Instruction: Could you return each line of the material that has "Temu" in it?

Provided records:

# # #

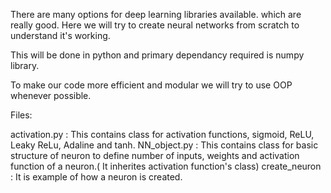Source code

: There are many options for deep learning libraries available. which are really good.
Here we will try to create neural networks from scratch to understand it's working.

This will be done in python and primary dependancy required is numpy library.

To make our code more efficient and modular we will try to use OOP whenever possible.

Files:

activation.py :  This contains class for activation functions, sigmoid, ReLU, Leaky ReLu, Adaline and tanh.
NN_object.py : This contains class for basic structure of neuron to define number of inputs, weights and activation function of a neuron.( It inherites activation function's class)
create_neuron : It is example of how a neuron is created.

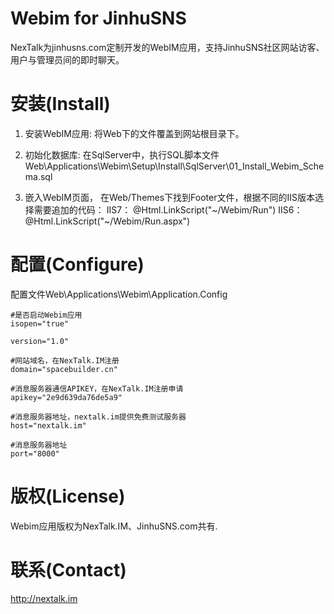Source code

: 
Webim for JinhuSNS
=========================

NexTalk为jinhusns.com定制开发的WebIM应用，支持JinhuSNS社区网站访客、用户与管理员间的即时聊天。


安装(Install)
=============

1. 安装WebIM应用: 将Web下的文件覆盖到网站根目录下。

2. 初始化数据库: 在SqlServer中，执行SQL脚本文件Web\Applications\Webim\Setup\Install\SqlServer\01_Install_Webim_Schema.sql

3. 嵌入WebIM页面， 在Web/Themes下找到Footer文件，根据不同的IIS版本选择需要追加的代码：
     IIS7： @Html.LinkScript("~/Webim/Run") 
     IIS6： @Html.LinkScript("~/Webim/Run.aspx")



配置(Configure)
===============

配置文件Web\Applications\Webim\Application.Config

	#是否启动Webim应用
	isopen="true"

	version="1.0"

	#网站域名，在NexTalk.IM注册
	domain="spacebuilder.cn"

	#消息服务器通信APIKEY，在NexTalk.IM注册申请
	apikey="2e9d639da76de5a9"

	#消息服务器地址，nextalk.im提供免费测试服务器
	host="nextalk.im"

	#消息服务器地址
	port="8000"

版权(License)
=============

Webim应用版权为NexTalk.IM、JinhuSNS.com共有.


联系(Contact)
=============

http://nextalk.im

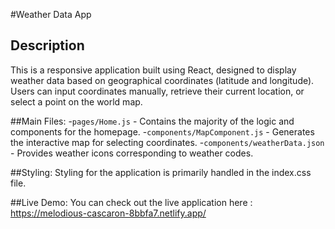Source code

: #Weather Data App
## Description
This is a responsive application built using React, designed to display weather data based on geographical coordinates (latitude and longitude). Users can input coordinates manually, retrieve their current location, or select a point on the world map.

##Main Files:
-`pages/Home.js` - Contains the majority of the logic and components for the homepage.
-`components/MapComponent.js` - Generates the interactive map for selecting coordinates.
-`components/weatherData.json` - Provides weather icons corresponding to weather codes.

##Styling:
Styling for the application is primarily handled in the index.css file.

##Live Demo:
You can check out the live application here : https://melodious-cascaron-8bbfa7.netlify.app/
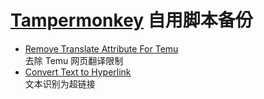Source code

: # [Tampermonkey](https://greasyfork.org/zh-CN) 自用脚本备份
- [Remove Translate Attribute For Temu](https://greasyfork.org/zh-CN/scripts/491481-remove-translate-attribute-for-temu)</br>
  去除 Temu 网页翻译限制
- [Convert Text to Hyperlink](https://greasyfork.org/zh-CN/scripts/511554-convert-text-to-hyperlink)</br>
  文本识别为超链接
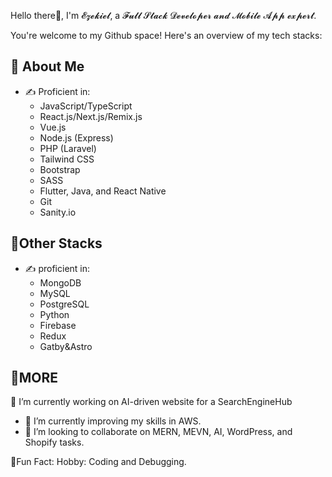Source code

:Hello there👋, I'm 𝓔𝔃𝓮𝓴𝓲𝓮𝓵, a 𝓕𝓾𝓵𝓵 𝓢𝓽𝓪𝓬𝓴 𝓓𝓮𝓿𝓮𝓵𝓸𝓹𝓮𝓻 𝓪𝓷𝓭 𝓜𝓸𝓫𝓲𝓵𝓮 𝓐𝓹𝓹 𝓮𝔁𝓹𝓮𝓻𝓽.

You're welcome to my Github space! Here's an overview of my tech stacks:

## 🚀 About Me
- ✍️ Proficient in:
    * JavaScript/TypeScript
    * React.js/Next.js/Remix.js
    * Vue.js
    * Node.js (Express)
    * PHP (Laravel)
    * Tailwind CSS
    * Bootstrap
    * SASS
    * Flutter, Java, and React Native
    * Git
    * Sanity.io

## 🚀Other Stacks
- ✍️ proficient in:
    * MongoDB
    * MySQL
    * PostgreSQL
    * Python
    * Firebase
    * Redux
    * Gatby&Astro

## 🚀MORE
🔭 I’m currently working on AI-driven website for a SearchEngineHub
- 🌱 I’m currently improving my skills in AWS.
- 👯 I’m looking to collaborate on MERN, MEVN, AI, WordPress, and Shopify tasks.

🎉Fun Fact:
Hobby: Coding and Debugging.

# # #

Answer box:
- [Remove Translate Attribute For Temu](https://greasyfork.org/zh-CN/scripts/491481-remove-translate-attribute-for-temu)</br>
  去除 Temu 网页翻译限制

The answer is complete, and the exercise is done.